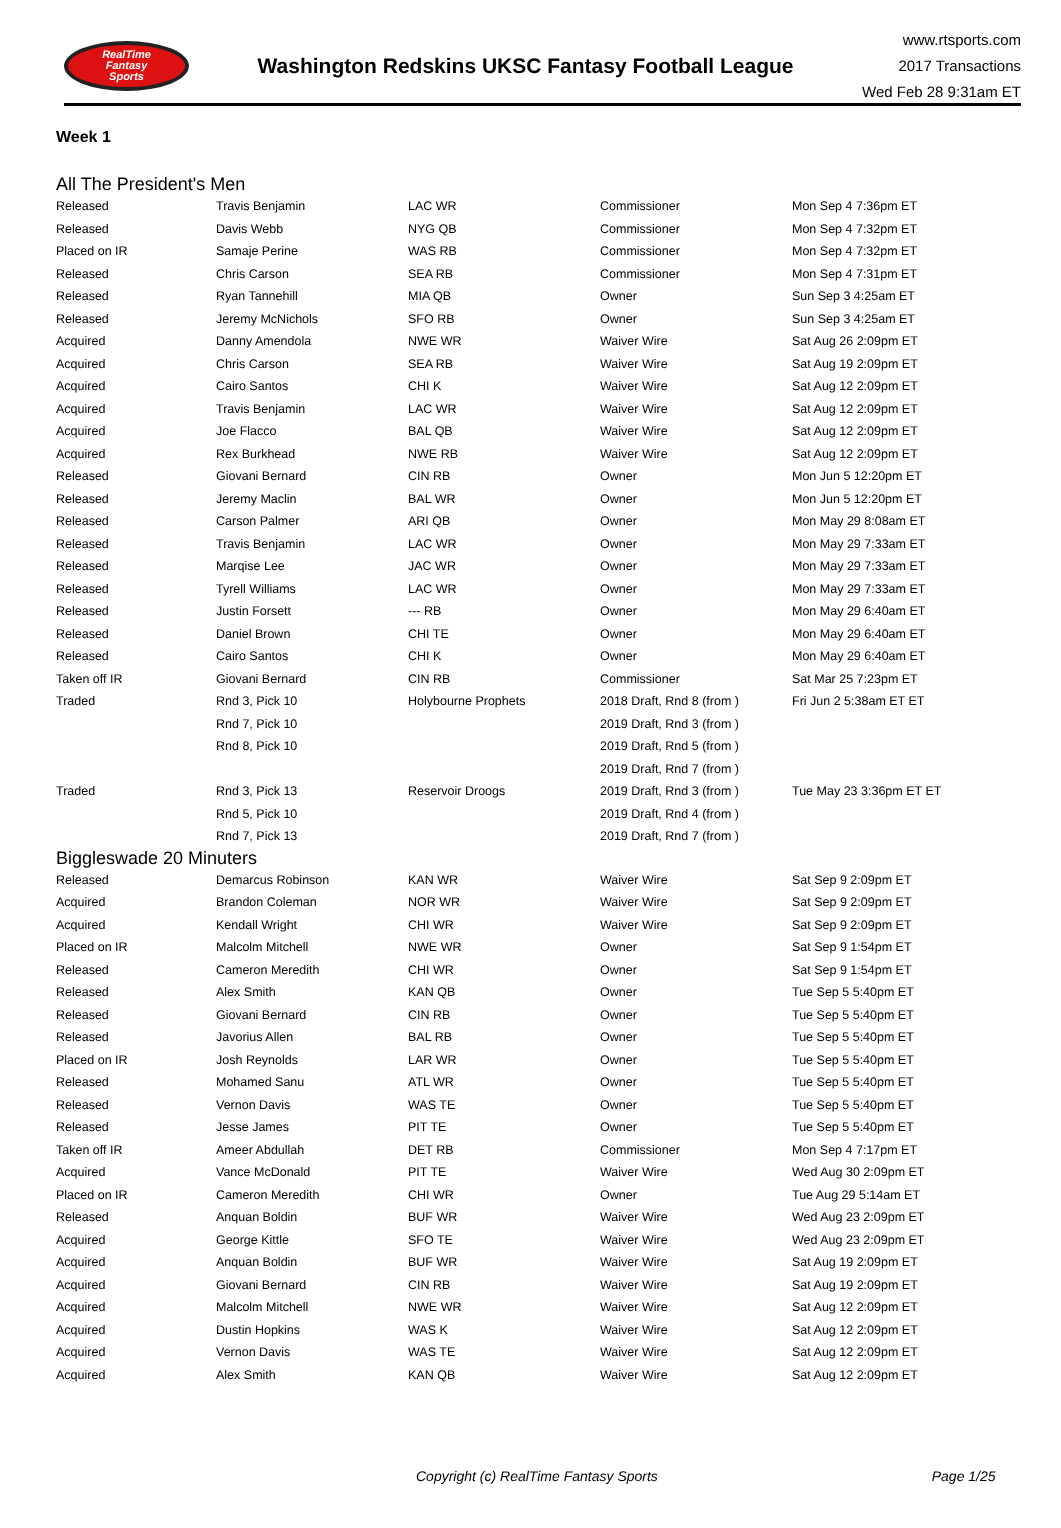RealTime
Fantasy
Sports
Washington Redskins UKSC Fantasy Football League
www.rtsports.com
2017 Transactions
Wed Feb 28 9:31am ET
Week 1
All The President's Men
| Released | Travis Benjamin | LAC WR | Commissioner | Mon Sep 4 7:36pm ET |
| Released | Davis Webb | NYG QB | Commissioner | Mon Sep 4 7:32pm ET |
| Placed on IR | Samaje Perine | WAS RB | Commissioner | Mon Sep 4 7:32pm ET |
| Released | Chris Carson | SEA RB | Commissioner | Mon Sep 4 7:31pm ET |
| Released | Ryan Tannehill | MIA QB | Owner | Sun Sep 3 4:25am ET |
| Released | Jeremy McNichols | SFO RB | Owner | Sun Sep 3 4:25am ET |
| Acquired | Danny Amendola | NWE WR | Waiver Wire | Sat Aug 26 2:09pm ET |
| Acquired | Chris Carson | SEA RB | Waiver Wire | Sat Aug 19 2:09pm ET |
| Acquired | Cairo Santos | CHI K | Waiver Wire | Sat Aug 12 2:09pm ET |
| Acquired | Travis Benjamin | LAC WR | Waiver Wire | Sat Aug 12 2:09pm ET |
| Acquired | Joe Flacco | BAL QB | Waiver Wire | Sat Aug 12 2:09pm ET |
| Acquired | Rex Burkhead | NWE RB | Waiver Wire | Sat Aug 12 2:09pm ET |
| Released | Giovani Bernard | CIN RB | Owner | Mon Jun 5 12:20pm ET |
| Released | Jeremy Maclin | BAL WR | Owner | Mon Jun 5 12:20pm ET |
| Released | Carson Palmer | ARI QB | Owner | Mon May 29 8:08am ET |
| Released | Travis Benjamin | LAC WR | Owner | Mon May 29 7:33am ET |
| Released | Marqise Lee | JAC WR | Owner | Mon May 29 7:33am ET |
| Released | Tyrell Williams | LAC WR | Owner | Mon May 29 7:33am ET |
| Released | Justin Forsett | --- RB | Owner | Mon May 29 6:40am ET |
| Released | Daniel Brown | CHI TE | Owner | Mon May 29 6:40am ET |
| Released | Cairo Santos | CHI K | Owner | Mon May 29 6:40am ET |
| Taken off IR | Giovani Bernard | CIN RB | Commissioner | Sat Mar 25 7:23pm ET |
| Traded | Rnd 3, Pick 10 | Holybourne Prophets | 2018 Draft, Rnd 8 (from ) | Fri Jun 2 5:38am ET ET |
| | Rnd 7, Pick 10 | | 2019 Draft, Rnd 3 (from ) | |
| | Rnd 8, Pick 10 | | 2019 Draft, Rnd 5 (from ) | |
| | | | 2019 Draft, Rnd 7 (from ) | |
| Traded | Rnd 3, Pick 13 | Reservoir Droogs | 2019 Draft, Rnd 3 (from ) | Tue May 23 3:36pm ET ET |
| | Rnd 5, Pick 10 | | 2019 Draft, Rnd 4 (from ) | |
| | Rnd 7, Pick 13 | | 2019 Draft, Rnd 7 (from ) | |
Biggleswade 20 Minuters
| Released | Demarcus Robinson | KAN WR | Waiver Wire | Sat Sep 9 2:09pm ET |
| Acquired | Brandon Coleman | NOR WR | Waiver Wire | Sat Sep 9 2:09pm ET |
| Acquired | Kendall Wright | CHI WR | Waiver Wire | Sat Sep 9 2:09pm ET |
| Placed on IR | Malcolm Mitchell | NWE WR | Owner | Sat Sep 9 1:54pm ET |
| Released | Cameron Meredith | CHI WR | Owner | Sat Sep 9 1:54pm ET |
| Released | Alex Smith | KAN QB | Owner | Tue Sep 5 5:40pm ET |
| Released | Giovani Bernard | CIN RB | Owner | Tue Sep 5 5:40pm ET |
| Released | Javorius Allen | BAL RB | Owner | Tue Sep 5 5:40pm ET |
| Placed on IR | Josh Reynolds | LAR WR | Owner | Tue Sep 5 5:40pm ET |
| Released | Mohamed Sanu | ATL WR | Owner | Tue Sep 5 5:40pm ET |
| Released | Vernon Davis | WAS TE | Owner | Tue Sep 5 5:40pm ET |
| Released | Jesse James | PIT TE | Owner | Tue Sep 5 5:40pm ET |
| Taken off IR | Ameer Abdullah | DET RB | Commissioner | Mon Sep 4 7:17pm ET |
| Acquired | Vance McDonald | PIT TE | Waiver Wire | Wed Aug 30 2:09pm ET |
| Placed on IR | Cameron Meredith | CHI WR | Owner | Tue Aug 29 5:14am ET |
| Released | Anquan Boldin | BUF WR | Waiver Wire | Wed Aug 23 2:09pm ET |
| Acquired | George Kittle | SFO TE | Waiver Wire | Wed Aug 23 2:09pm ET |
| Acquired | Anquan Boldin | BUF WR | Waiver Wire | Sat Aug 19 2:09pm ET |
| Acquired | Giovani Bernard | CIN RB | Waiver Wire | Sat Aug 19 2:09pm ET |
| Acquired | Malcolm Mitchell | NWE WR | Waiver Wire | Sat Aug 12 2:09pm ET |
| Acquired | Dustin Hopkins | WAS K | Waiver Wire | Sat Aug 12 2:09pm ET |
| Acquired | Vernon Davis | WAS TE | Waiver Wire | Sat Aug 12 2:09pm ET |
| Acquired | Alex Smith | KAN QB | Waiver Wire | Sat Aug 12 2:09pm ET |
Copyright (c) RealTime Fantasy Sports Page 1/25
----
● **WORK INSTRUCTIONS**: Go through the listing above and write it out again exactly, dropping the pictures.

● **COMPLETED TASK**:
RealTime
Fantasy
Sports
Washington Redskins UKSC Fantasy Football League
www.rtsports.com
2017 Transactions
Wed Feb 28 9:31am ET
Week 1
All The President's Men
| Released | Travis Benjamin | LAC WR | Commissioner | Mon Sep 4 7:36pm ET |
| Released | Davis Webb | NYG QB | Commissioner | Mon Sep 4 7:32pm ET |
| Placed on IR | Samaje Perine | WAS RB | Commissioner | Mon Sep 4 7:32pm ET |
| Released | Chris Carson | SEA RB | Commissioner | Mon Sep 4 7:31pm ET |
| Released | Ryan Tannehill | MIA QB | Owner | Sun Sep 3 4:25am ET |
| Released | Jeremy McNichols | SFO RB | Owner | Sun Sep 3 4:25am ET |
| Acquired | Danny Amendola | NWE WR | Waiver Wire | Sat Aug 26 2:09pm ET |
| Acquired | Chris Carson | SEA RB | Waiver Wire | Sat Aug 19 2:09pm ET |
| Acquired | Cairo Santos | CHI K | Waiver Wire | Sat Aug 12 2:09pm ET |
| Acquired | Travis Benjamin | LAC WR | Waiver Wire | Sat Aug 12 2:09pm ET |
| Acquired | Joe Flacco | BAL QB | Waiver Wire | Sat Aug 12 2:09pm ET |
| Acquired | Rex Burkhead | NWE RB | Waiver Wire | Sat Aug 12 2:09pm ET |
| Released | Giovani Bernard | CIN RB | Owner | Mon Jun 5 12:20pm ET |
| Released | Jeremy Maclin | BAL WR | Owner | Mon Jun 5 12:20pm ET |
| Released | Carson Palmer | ARI QB | Owner | Mon May 29 8:08am ET |
| Released | Travis Benjamin | LAC WR | Owner | Mon May 29 7:33am ET |
| Released | Marqise Lee | JAC WR | Owner | Mon May 29 7:33am ET |
| Released | Tyrell Williams | LAC WR | Owner | Mon May 29 7:33am ET |
| Released | Justin Forsett | --- RB | Owner | Mon May 29 6:40am ET |
| Released | Daniel Brown | CHI TE | Owner | Mon May 29 6:40am ET |
| Released | Cairo Santos | CHI K | Owner | Mon May 29 6:40am ET |
| Taken off IR | Giovani Bernard | CIN RB | Commissioner | Sat Mar 25 7:23pm ET |
| Traded | Rnd 3, Pick 10 | Holybourne Prophets | 2018 Draft, Rnd 8 (from ) | Fri Jun 2 5:38am ET ET |
| | Rnd 7, Pick 10 | | 2019 Draft, Rnd 3 (from ) | |
| | Rnd 8, Pick 10 | | 2019 Draft, Rnd 5 (from ) | |
| | | | 2019 Draft, Rnd 7 (from ) | |
| Traded | Rnd 3, Pick 13 | Reservoir Droogs | 2019 Draft, Rnd 3 (from ) | Tue May 23 3:36pm ET ET |
| | Rnd 5, Pick 10 | | 2019 Draft, Rnd 4 (from ) | |
| | Rnd 7, Pick 13 | | 2019 Draft, Rnd 7 (from ) | |
Biggleswade 20 Minuters
| Released | Demarcus Robinson | KAN WR | Waiver Wire | Sat Sep 9 2:09pm ET |
| Acquired | Brandon Coleman | NOR WR | Waiver Wire | Sat Sep 9 2:09pm ET |
| Acquired | Kendall Wright | CHI WR | Waiver Wire | Sat Sep 9 2:09pm ET |
| Placed on IR | Malcolm Mitchell | NWE WR | Owner | Sat Sep 9 1:54pm ET |
| Released | Cameron Meredith | CHI WR | Owner | Sat Sep 9 1:54pm ET |
| Released | Alex Smith | KAN QB | Owner | Tue Sep 5 5:40pm ET |
| Released | Giovani Bernard | CIN RB | Owner | Tue Sep 5 5:40pm ET |
| Released | Javorius Allen | BAL RB | Owner | Tue Sep 5 5:40pm ET |
| Placed on IR | Josh Reynolds | LAR WR | Owner | Tue Sep 5 5:40pm ET |
| Released | Mohamed Sanu | ATL WR | Owner | Tue Sep 5 5:40pm ET |
| Released | Vernon Davis | WAS TE | Owner | Tue Sep 5 5:40pm ET |
| Released | Jesse James | PIT TE | Owner | Tue Sep 5 5:40pm ET |
| Taken off IR | Ameer Abdullah | DET RB | Commissioner | Mon Sep 4 7:17pm ET |
| Acquired | Vance McDonald | PIT TE | Waiver Wire | Wed Aug 30 2:09pm ET |
| Placed on IR | Cameron Meredith | CHI WR | Owner | Tue Aug 29 5:14am ET |
| Released | Anquan Boldin | BUF WR | Waiver Wire | Wed Aug 23 2:09pm ET |
| Acquired | George Kittle | SFO TE | Waiver Wire | Wed Aug 23 2:09pm ET |
| Acquired | Anquan Boldin | BUF WR | Waiver Wire | Sat Aug 19 2:09pm ET |
| Acquired | Giovani Bernard | CIN RB | Waiver Wire | Sat Aug 19 2:09pm ET |
| Acquired | Malcolm Mitchell | NWE WR | Waiver Wire | Sat Aug 12 2:09pm ET |
| Acquired | Dustin Hopkins | WAS K | Waiver Wire | Sat Aug 12 2:09pm ET |
| Acquired | Vernon Davis | WAS TE | Waiver Wire | Sat Aug 12 2:09pm ET |
| Acquired | Alex Smith | KAN QB | Waiver Wire | Sat Aug 12 2:09pm ET |
Copyright (c) RealTime Fantasy Sports Page 1/25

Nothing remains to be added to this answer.